How to identify dog body language is a very important skill to develop. To be an advocate for both your child and your dog and to be sure there isn’t miscommunication, learn how to identify both signals when dogs are happy and enjoying interaction as well as when you need to step in to intervene.
Relaxed loose body language – Overall the dog seems to be enjoying interacting with children and looks relaxed and happy. If lying down, he may have his head over his paw or paws crossed. The whole body may be wiggling with the tail. He may also be sitting in a relaxed manner with a happy expression on his face.
Mouth may be open and you can see their tongue and it can look like they are smiling, (not hanging way out as though they are hot, tired or stressed)
Eyes look soft, happy, relaxed, and peaceful or squinty
Ears are relaxed – not tightly pinned down or very erect and rigid. They may be turned to the side, lowered but relaxed.
Tail may be wagging softly – Also look at the base of the tail. It most likely will be level with the back or hanging in a relaxed way, but if it is wagging it will be wagging loosely and in a relaxed manner. A note about wagging -as I’ve mentioned in my “Stop, Look and Paws” learning activity – a wagging tail itself is not always a sign that a dog is happy. It can mean they are excited and want to interact, but the interaction may not always be positive. You need to look at the whole body for overall relaxed body language
Dogs are strongly influenced by the emotion or activity level in a room. Generally, most children have a higher level of energy than adults when it comes to daily life and often the result of this high-level activity can be a child running from room to room or place to place.
This high level of movement is very attractive for dogs, especially young dogs! It will be no surprise to you that for a dog, chasing things that moving is a natural instinct.
In my experience it is almost impossible to get children not to move quickly or run from room to room or place to place. However, we can teach them to be aware of the dogs approach and give them an alternative behavior to avoid the final interaction of jumping from the dog.
The game is quite simple and won’t take very long to learn the rules and play a couple of practice rounds. Before you know it, your child will be automatically doing this as they go from room to room.
Prior to starting the game your child will need to learn their “Red light” part.
Start by practicing 3 things that will be a part of “Red Light”:
1. Stop feet from moving. Standing with feet together will work the best. 2. Fold arms across chest with hands tucked. 3. Turn head and gaze away from the dog.
When starting this game it may seem a little counterintuitive as we are going to actually engage the dog to chase by having the child start running and moving. The only way to practice stopping the dog’s jumping and nipping behavior and empowering your child is to set the dog up to do the behavior that we want to control.
To start the “Green Light” part of the game:
The child can do any movements with their arms. They can jump up and down as they move – anything that seems to get the dog’s attention to move towards the child.

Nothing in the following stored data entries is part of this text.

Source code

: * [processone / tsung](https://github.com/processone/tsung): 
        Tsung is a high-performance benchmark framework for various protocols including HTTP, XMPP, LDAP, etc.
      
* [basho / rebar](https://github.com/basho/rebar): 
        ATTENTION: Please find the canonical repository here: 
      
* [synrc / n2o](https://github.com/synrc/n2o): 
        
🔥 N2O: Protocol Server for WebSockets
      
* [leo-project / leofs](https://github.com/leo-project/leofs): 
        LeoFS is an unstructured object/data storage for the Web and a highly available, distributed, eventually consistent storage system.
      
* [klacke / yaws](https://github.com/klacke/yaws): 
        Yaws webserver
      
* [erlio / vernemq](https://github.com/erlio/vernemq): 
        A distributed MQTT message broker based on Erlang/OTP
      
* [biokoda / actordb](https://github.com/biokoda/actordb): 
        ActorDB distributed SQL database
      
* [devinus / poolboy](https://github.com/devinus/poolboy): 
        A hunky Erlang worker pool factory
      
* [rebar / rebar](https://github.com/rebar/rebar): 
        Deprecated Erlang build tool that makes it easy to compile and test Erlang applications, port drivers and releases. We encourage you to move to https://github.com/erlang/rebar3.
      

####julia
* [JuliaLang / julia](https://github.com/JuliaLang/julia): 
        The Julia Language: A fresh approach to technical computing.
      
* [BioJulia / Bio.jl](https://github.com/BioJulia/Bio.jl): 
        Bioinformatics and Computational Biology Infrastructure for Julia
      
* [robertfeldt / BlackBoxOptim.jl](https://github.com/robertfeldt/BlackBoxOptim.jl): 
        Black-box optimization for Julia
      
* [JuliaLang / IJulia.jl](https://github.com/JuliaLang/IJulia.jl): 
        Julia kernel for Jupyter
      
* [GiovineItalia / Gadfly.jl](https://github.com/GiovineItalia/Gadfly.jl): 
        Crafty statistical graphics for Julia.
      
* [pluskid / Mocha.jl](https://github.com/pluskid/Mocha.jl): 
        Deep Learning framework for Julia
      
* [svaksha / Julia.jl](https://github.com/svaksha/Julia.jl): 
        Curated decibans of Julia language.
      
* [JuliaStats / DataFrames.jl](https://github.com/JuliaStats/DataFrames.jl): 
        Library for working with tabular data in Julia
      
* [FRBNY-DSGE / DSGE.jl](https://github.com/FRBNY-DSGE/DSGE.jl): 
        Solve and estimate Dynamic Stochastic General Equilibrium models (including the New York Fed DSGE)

The only exception, and a very important rule, DO NOT call the dog’s name, because you always want the dog to come when called and when they reach you it should always be a positive result not ignoring them as in this game.
“Red Light “ part of the game:
The child has to watch the dog or be aware of the dog’s approach and as soon as they see their dog getting close, a foot or so away, the child needs to immediately stop moving feet, tuck arms and look away.
The goal is for the child to stop before the dog makes any physical contact!! I can’t stress this part enough.
The child can start moving again once the dog starts to move away which can happen within a few seconds. Then they can start the “green light” part again!
95% of the time this works! Parents are usually amazed and children tend to think this is some type of magic! So what about the 5%? Occasionally, even if the child does everything correctly, the dog may still jump on the child.
In this particular case the adult needs to be the “referee”.
Initially when you first play, you need to supervise and if you find that your dog still jumps, even though your child does everything correctly, you will play referee. As referee you will use something that makes an abrupt sound to interrupt the jumping behavior and momentarily startle the dog out of what they are doing to give you an opportunity to redirect the dog. There are multiple things that make abrupt sounds, penny cans,
Doggie Don’t, small bullhorn, heck, you could even use a wooden spoon on the bottom of a pot!
The best way to use a tool that makes a sound is to link it to your voice with a verbal correction. Even shouting the word “Hey!” or “eh, eh!” will do the trick.
That said, it is much more common for the dog to continue jumping because the child did not stop their movement in advance of the dog reaching them.
One final word. Since this is a variation on “Red Light, Green Light” children may expect the words to be verbally called out. You or they can actually do this as well, but it is not necessary to play the game, however, it may still be fun to do!